Boy. I did not understand that.
Panini. I did understand you. You are saying that if two sides of a figure have lengths that are exact integers, then will the difference between the two lengths also be an integer? The answer to that is “Yes”. Please continue.
Soc. But since this side is also of integer feet, there are two sides of integer feet?
Pan. There are.
Soc. And the difference of two integer feet is also an integer foot?
(Ravi [Aside]) The boy is completely lost. He seems to be wishing he were somewhere else.
Panini. Let me prove now why sqrt(2) is irrational. An irrational number is a number that cannot be expressed in the form x/y where x and y are both integers. Now, take this figure. It is in the shape of a triangle. Now, if sqrt(2) were rational, we could construct a right isosceles triangle with all integer sides. Let ABO be the smallest such triangle. But if we could construct one (call it ABO), then we could also construct a smaller one, CDO. It would be like slicing the pizza slice into two. Point C is obtained by drawing an arc of a circle with center A. Point D is obtained by drawing a perpendicular at C. Why must CDO also have integer sides? Because first, AC = AB. Since AC and AO are integers, OC must also be an integer. Now, CD = OC because CDO is a right triangle that is isosceles. But then, C and B are both the tangent points to the circle from the point D, and so CD must equal DB. This means that OC, CD and OD are all integers. And we can do this ad infinitum. But that is a contradiction because you cannot construct triangles that are arbitrarily small, and still have integer sides. Another way to put it is that this contradicts our assumption that ABO is the smallest right isosceles triangle with all integer sides. QED.
Soc. Nice! And may be you could turn this into a shloka. But does a shloka or a poem count as proof?
Panini. Sure, it does. And it is twice as elegant as prose. And now I have to go. Thanks for the tea.
Soc. You are welcome.

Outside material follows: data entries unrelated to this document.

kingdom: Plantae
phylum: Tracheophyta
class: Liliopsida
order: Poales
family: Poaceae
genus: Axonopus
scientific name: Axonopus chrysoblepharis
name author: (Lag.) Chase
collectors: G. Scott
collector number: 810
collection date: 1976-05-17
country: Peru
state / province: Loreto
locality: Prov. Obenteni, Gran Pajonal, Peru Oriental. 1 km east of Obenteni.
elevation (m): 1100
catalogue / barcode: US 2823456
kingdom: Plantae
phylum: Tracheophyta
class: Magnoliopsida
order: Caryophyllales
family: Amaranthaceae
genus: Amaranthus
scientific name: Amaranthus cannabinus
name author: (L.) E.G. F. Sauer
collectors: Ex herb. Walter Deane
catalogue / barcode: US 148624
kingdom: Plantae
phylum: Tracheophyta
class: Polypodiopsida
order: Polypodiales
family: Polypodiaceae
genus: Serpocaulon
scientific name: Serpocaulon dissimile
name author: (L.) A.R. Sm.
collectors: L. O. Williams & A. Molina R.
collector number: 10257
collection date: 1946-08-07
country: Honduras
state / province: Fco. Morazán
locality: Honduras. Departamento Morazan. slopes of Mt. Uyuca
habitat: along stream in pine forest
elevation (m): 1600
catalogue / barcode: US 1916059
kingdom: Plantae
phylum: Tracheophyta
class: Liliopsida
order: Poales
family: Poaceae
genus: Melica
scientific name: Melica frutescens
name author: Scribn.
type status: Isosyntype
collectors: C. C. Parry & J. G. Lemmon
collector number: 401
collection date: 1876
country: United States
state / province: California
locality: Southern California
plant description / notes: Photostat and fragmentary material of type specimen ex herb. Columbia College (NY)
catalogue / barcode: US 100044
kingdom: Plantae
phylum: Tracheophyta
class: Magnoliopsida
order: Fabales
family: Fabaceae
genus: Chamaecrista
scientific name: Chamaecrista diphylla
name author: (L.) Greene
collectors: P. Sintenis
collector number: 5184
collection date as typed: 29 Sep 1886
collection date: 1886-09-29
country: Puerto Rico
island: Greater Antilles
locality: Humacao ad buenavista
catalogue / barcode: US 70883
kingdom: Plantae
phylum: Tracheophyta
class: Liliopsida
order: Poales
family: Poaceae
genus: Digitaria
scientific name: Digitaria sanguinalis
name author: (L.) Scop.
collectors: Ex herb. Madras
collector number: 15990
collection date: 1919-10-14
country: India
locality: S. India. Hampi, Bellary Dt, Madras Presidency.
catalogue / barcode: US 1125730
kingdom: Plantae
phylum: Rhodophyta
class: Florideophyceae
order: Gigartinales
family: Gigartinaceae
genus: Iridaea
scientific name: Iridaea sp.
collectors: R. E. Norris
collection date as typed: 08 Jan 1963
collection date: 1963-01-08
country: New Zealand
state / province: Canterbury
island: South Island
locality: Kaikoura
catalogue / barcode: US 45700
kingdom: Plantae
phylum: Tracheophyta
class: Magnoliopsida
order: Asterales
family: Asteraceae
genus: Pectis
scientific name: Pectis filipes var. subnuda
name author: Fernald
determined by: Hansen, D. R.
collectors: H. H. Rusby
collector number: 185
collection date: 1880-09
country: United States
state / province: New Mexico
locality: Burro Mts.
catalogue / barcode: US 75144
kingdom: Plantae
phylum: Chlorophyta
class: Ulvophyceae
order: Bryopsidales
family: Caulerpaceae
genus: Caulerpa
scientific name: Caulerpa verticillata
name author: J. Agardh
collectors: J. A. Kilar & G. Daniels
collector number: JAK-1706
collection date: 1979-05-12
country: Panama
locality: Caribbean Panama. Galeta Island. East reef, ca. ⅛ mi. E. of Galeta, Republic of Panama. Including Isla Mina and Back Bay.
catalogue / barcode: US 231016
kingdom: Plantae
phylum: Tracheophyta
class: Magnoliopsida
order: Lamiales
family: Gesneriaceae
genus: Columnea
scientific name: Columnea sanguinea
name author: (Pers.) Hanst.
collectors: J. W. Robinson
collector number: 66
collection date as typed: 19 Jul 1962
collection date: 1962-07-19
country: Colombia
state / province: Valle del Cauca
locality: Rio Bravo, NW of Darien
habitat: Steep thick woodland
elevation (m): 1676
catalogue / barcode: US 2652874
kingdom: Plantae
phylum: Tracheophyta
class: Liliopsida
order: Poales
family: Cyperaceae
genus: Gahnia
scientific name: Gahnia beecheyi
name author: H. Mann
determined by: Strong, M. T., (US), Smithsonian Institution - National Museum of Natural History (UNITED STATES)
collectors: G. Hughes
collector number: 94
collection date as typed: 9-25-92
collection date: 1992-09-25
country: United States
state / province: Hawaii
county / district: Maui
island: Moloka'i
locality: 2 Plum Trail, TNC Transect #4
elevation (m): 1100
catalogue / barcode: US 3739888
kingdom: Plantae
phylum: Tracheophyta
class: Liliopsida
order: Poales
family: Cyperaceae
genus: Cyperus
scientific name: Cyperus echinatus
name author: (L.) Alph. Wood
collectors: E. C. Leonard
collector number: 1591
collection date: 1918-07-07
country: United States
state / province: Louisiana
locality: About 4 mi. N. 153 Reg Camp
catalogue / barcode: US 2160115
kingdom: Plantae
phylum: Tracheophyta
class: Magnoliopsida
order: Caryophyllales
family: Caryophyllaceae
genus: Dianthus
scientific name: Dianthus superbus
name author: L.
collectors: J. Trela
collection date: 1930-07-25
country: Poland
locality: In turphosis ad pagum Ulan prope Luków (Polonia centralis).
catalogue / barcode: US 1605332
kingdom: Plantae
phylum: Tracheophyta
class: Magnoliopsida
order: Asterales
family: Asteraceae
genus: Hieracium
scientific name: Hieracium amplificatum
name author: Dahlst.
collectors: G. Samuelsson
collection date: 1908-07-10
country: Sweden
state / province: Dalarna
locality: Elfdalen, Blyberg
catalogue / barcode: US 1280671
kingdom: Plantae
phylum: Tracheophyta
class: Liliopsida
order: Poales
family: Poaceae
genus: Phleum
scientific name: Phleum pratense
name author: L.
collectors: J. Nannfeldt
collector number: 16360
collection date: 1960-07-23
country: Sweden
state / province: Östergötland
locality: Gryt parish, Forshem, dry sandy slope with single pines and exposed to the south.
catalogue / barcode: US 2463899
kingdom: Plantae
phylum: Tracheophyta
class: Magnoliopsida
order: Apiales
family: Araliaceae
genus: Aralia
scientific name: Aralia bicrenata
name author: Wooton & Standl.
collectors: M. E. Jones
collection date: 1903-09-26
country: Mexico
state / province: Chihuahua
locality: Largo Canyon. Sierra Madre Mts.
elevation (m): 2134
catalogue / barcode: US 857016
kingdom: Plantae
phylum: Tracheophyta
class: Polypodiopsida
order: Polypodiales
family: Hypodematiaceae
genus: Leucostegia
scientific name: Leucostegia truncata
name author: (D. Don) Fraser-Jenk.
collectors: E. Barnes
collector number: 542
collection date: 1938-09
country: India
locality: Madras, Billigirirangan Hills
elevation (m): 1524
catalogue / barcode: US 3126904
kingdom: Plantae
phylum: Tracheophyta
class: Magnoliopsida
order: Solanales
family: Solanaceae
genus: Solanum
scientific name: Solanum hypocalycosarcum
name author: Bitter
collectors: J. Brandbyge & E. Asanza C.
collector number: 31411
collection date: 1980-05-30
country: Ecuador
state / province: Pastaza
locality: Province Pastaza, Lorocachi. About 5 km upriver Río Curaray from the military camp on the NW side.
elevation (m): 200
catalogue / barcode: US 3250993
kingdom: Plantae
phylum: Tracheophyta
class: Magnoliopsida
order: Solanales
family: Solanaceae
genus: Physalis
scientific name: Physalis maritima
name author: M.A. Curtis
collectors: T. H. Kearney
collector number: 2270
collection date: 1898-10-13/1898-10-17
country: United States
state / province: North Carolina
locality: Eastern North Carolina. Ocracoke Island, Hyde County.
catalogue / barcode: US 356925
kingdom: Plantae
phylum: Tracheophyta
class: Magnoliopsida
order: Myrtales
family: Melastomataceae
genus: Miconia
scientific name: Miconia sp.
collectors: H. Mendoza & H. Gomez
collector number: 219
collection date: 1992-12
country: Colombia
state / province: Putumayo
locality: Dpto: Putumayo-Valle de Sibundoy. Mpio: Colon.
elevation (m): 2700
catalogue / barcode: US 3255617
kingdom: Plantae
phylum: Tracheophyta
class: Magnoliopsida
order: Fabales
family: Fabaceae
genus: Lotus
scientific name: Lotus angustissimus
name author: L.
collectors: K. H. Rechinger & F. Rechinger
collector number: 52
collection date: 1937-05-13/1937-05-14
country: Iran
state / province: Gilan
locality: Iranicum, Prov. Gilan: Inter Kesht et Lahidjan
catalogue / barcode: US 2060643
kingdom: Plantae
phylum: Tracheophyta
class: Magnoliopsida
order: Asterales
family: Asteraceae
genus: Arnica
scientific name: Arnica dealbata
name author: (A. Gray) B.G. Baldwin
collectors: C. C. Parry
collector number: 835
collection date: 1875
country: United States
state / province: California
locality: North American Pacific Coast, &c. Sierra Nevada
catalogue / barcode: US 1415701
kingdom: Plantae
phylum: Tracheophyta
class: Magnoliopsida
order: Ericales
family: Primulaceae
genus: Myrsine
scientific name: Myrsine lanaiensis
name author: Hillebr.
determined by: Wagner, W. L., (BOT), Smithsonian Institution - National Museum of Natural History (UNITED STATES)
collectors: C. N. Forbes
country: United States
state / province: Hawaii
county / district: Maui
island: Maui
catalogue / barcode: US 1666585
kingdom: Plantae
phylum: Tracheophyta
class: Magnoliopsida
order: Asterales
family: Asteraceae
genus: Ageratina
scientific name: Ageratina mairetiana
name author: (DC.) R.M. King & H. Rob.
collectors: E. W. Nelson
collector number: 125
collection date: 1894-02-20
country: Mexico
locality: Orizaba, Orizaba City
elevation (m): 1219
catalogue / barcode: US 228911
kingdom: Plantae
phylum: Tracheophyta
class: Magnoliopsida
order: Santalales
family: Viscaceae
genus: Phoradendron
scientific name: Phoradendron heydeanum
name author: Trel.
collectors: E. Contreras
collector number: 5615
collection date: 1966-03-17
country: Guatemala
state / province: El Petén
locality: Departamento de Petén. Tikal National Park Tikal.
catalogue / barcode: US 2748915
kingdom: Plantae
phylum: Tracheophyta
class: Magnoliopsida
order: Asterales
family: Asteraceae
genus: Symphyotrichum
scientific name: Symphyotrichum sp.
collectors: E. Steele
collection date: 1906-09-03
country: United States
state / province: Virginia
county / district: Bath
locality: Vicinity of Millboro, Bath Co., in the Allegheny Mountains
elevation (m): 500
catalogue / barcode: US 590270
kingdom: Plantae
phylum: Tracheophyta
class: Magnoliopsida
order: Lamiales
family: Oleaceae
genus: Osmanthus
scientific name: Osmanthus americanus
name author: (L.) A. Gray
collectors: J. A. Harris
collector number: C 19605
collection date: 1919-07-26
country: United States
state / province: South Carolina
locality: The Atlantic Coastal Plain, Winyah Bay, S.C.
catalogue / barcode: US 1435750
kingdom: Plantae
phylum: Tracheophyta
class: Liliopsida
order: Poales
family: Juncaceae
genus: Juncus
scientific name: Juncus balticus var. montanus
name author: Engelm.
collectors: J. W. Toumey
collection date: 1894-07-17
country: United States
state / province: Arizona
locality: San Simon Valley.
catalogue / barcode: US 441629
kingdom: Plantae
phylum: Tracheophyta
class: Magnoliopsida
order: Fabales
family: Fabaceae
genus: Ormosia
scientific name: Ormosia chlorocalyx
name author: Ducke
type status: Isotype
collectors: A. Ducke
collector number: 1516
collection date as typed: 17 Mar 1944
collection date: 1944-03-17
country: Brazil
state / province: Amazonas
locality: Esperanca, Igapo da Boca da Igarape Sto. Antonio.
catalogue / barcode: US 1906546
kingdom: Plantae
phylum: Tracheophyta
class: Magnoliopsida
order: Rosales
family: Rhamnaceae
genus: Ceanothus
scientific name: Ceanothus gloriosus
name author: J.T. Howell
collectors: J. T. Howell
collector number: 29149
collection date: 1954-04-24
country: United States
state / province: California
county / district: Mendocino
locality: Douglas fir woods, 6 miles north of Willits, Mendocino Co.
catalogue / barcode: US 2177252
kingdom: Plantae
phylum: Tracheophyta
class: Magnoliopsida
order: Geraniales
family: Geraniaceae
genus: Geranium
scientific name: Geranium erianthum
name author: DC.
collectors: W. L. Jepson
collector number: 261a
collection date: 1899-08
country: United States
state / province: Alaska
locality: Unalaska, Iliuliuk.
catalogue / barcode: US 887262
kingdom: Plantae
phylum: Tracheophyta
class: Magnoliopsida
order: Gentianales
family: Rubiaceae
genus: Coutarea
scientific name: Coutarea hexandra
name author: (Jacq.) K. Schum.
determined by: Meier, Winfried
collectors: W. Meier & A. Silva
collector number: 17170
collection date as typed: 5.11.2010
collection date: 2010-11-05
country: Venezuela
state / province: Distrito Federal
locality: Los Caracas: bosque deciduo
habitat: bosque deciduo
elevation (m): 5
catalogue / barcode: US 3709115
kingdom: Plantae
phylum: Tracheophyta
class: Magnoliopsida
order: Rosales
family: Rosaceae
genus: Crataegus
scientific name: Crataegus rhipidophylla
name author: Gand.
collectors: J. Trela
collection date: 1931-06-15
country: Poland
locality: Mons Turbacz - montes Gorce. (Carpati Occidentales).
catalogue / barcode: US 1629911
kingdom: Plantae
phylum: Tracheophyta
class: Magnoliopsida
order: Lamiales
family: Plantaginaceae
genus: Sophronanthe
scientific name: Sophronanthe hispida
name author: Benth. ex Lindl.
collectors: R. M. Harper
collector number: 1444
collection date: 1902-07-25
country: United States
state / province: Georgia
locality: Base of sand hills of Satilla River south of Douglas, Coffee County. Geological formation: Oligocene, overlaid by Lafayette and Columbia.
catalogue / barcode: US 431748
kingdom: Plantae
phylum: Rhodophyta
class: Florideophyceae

Thanks for the sheet of that pliable material that you call paper. It has some very interesting things written on it. I have never seen anything like it. It is from the future, you tell me. The things that people are going to be able to do in the future with things like this. It will be an age of innovation. Just imagine! And so, where are you off to?
Panini. To Brahmagupta’s house. What a brilliant man of mathematics he is. A man who may one day be adjudged perfect in this species of wisdom.
(Anand [Aside]) This was written in the style of one of Plato’s works. So it might seem a bit dense. If you understand everything up to the point where I first come in, you are all set. Now, back to Athens.
And Panini leaves knowing a little more than he did before about Greek Mathematicians. There is one thing Panini does not understand, though. Why on earth is Socrates so long winded and why can’t Greek mathematicians, in general, be more to the point?